I remember when I was a kid I’d hear the term ‘bottle it up’ a lot when it came to dealing with life’s problems. It’s been some time since I’ve heard it (thanks to friends and family who don’t use this approach too often), but it’s stuck with me over the years. One of the most important things I’ve learned on my mental health journey is that it’s extremely important that I let out my emotions as often as I can. Even more than that, it’s important to that when I let those emotions out, it’s in a healthy way that can help me build long-term wellness. Here’s how that came to be.
When I was first experiencing depression and anxiety, I had a difficult time regulating my emotions. I had my ups and downs (common for people with depression and anxiety), but what made it more difficult was that I didn’t have any healthy ways to handle or regulate those emotions. If I was numb, I was numb to everything. If I was going through a crying spell, I’d be teary-eyed throughout the day, not wanting my depression to get in the way of what I wanted to do.
I felt like I couldn’t win. Either I held my emotions in tightly until I burst, or I felt every single little thing and couldn’t function the way I normally would. Even though I knew that I was going through something a lot of people experience, at some point I realized that it isn’t sustainable.
If I wanted to manage my depression and anxiety so that I could live my life, I needed to figure out how to also manage my emotions. It was quite a shock for me to learn that the biggest part of managing my emotions is making sure they get out – even if it isn’t pretty sometimes.
People who live with mental illness carry a lot of emotional luggage throughout the day. As I’ve written before, mental health can be exhausting – and that’s okay. At some point, I break down. I can’t continue without releasing the sadness, the pain or however else my mental illness is manifesting during that time.

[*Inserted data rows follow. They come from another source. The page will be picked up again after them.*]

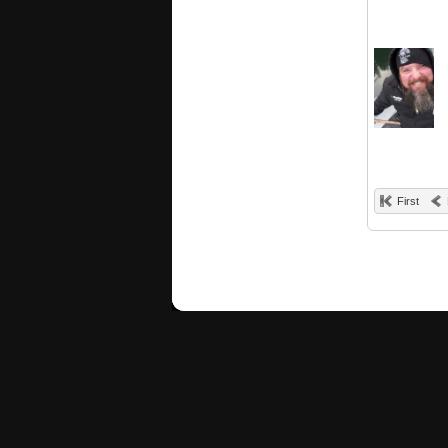
First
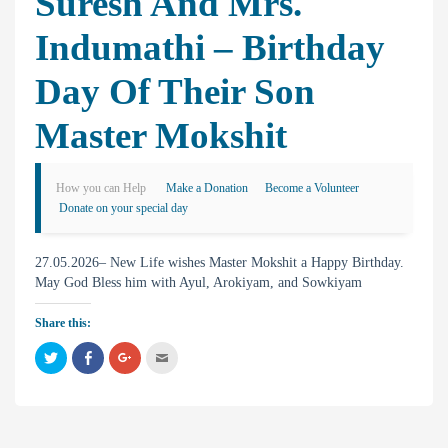
Suresh And Mrs.
Indumathi – Birthday
Day Of Their Son
Master Mokshit
How you can Help
Make a Donation
Become a Volunteer
Donate on your special day
27.05.2026– New Life wishes Master Mokshit a Happy Birthday.
May God Bless him with Ayul, Arokiyam, and Sowkiyam
Share this:
C
C
C
C
l
l
l
l
i
i
i
i
c
c
c
c
k
k
k
k
t
t
t
t
o
o
o
o
s
s
s
e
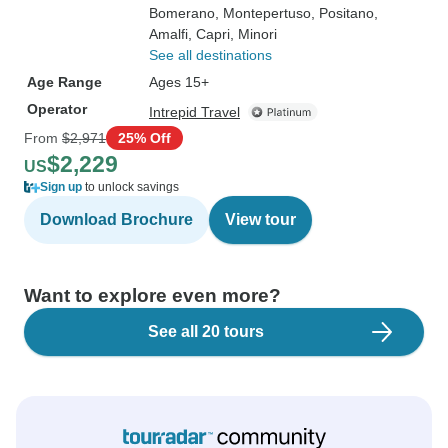
Bomerano
, Montepertuso
, Positano
,
Amalfi
, Capri
, Minori
See all destinations
Age Range
Ages 15+
Operator
Intrepid Travel
From
$2,971
25% Off
$2,229
US
Sign up
to unlock savings
Download Brochure
View tour
Want to explore even more?
See all 20 tours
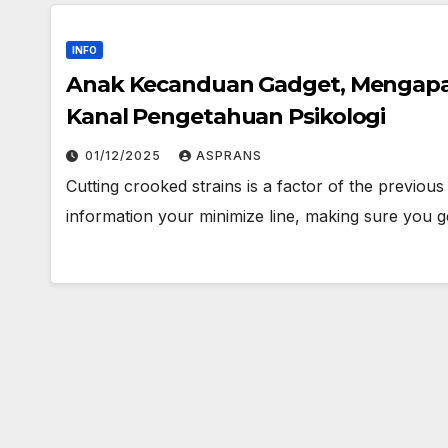
INFO
Anak Kecanduan Gadget, Mengapa
Kanal Pengetahuan Psikologi
01/12/2025
ASPRANS
Cutting crooked strains is a factor of the previou
information your minimize line, making sure you g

Now that I know this, I make sure I’m in a safe space to release those emotions and let out what I need to let out. Thoughts can get dark when you live with mental illness, and I want to make sure that whatever I’m thinking and feeling, that I do it in the healthiest way possible (note the emphasis not on doing the best, but on doing the best I can possibly do). While that sometimes means that someone is with me, it also means that if I want to be alone, that someone knows that.
Sometimes I think about if there’s a better way to manage mental illness, but I also know that for me, it’s important to let out those emotions. It’s the healthiest and most sustainable way for me to live with depression and anxiety, and that will always be the most important factor when it comes to my mental health.
Is letting out your emotions important to your mental wellness? What are other healthy ways that you manage living with mental illness? Let me know in the comments!